Mr. Preso added that the commission’s plan to lift the harvesting restrictions could be a violation of the Endangered Species Act.

The commission defended its proposals, saying they were not the result of pressure from the fishing industry and were based on improved modeling and new data on crab and knot populations. The commission declined to comment on whether lifting the ban would not comply with the Endangered Species Act.

“The conceptual model of horseshoe crab abundance influencing red knot survival and reproduction remains intact with the intent of ensuring that the abundance of horseshoe crabs does not become a factor limiting the population growth of red knots,” said Tina Berger, a spokeswoman for the commission.

The commission also pointed to other factors threatening the knot population, Berger said, including loss of habitat due to rising sea levels and coastal development; disruption by natural predators such as peregrine falcons in breeding grounds; and an increasing mismatch between migratory patterns and the availability of food.

The population of knots passing through the bay each spring had been stable at around 45,000 in recent years, Berger said, although conservationists contended that count was based on modeling rather than actual counts.

The plan to update quotas has been endorsed by the U.S. Fish and Wildlife Service, which, in its own analysis, concluded there was a negligible chance that restarting the female harvest would reduce the knot population.

The federal agency acknowledged that the over-harvest of crabs on the bay in the late 1990s and early 2000s was the key reason for the birds’ decline.
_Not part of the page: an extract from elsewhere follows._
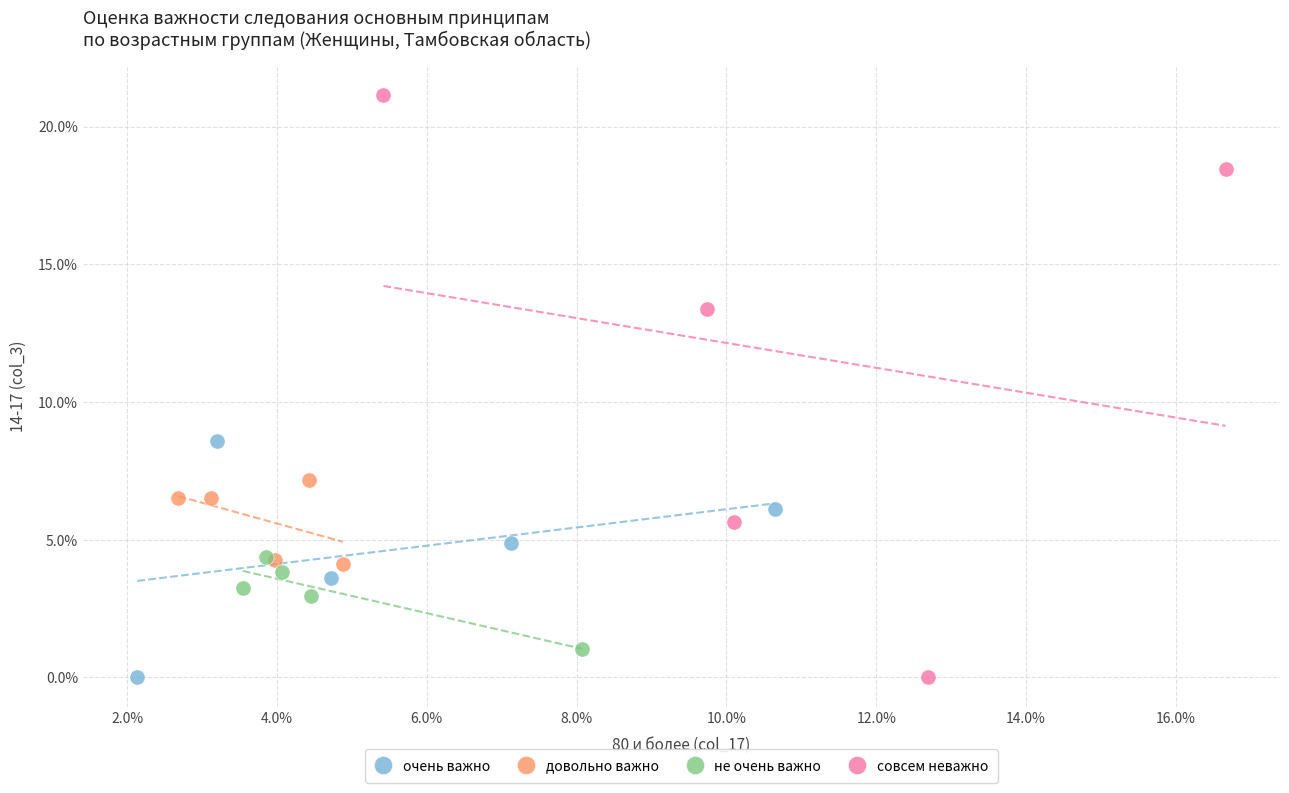

Which series has the widest spread of Y values?

совсем неважно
But the agency argued that that the crab population had become large enough to survive a resumed female harvest.

If approved, the fisheries’ recommended female catch would be less than 2 percent of the estimated population, said Bridget Macdonald, a spokeswoman for the Fish and Wildlife Service. By comparison, the natural mortality rate of female crabs is 26 percent to 28 percent a year, she said.

“The impact of directed harvest on the female horseshoe crab population is at such a conservative level that it would be indistinguishable from the effects of natural mortality that would occur even in the absence of harvest,” Ms. Macdonald said. “Thus, we conclude that this low level of female harvest will not reduce the availability of eggs for red knots or other shorebirds.”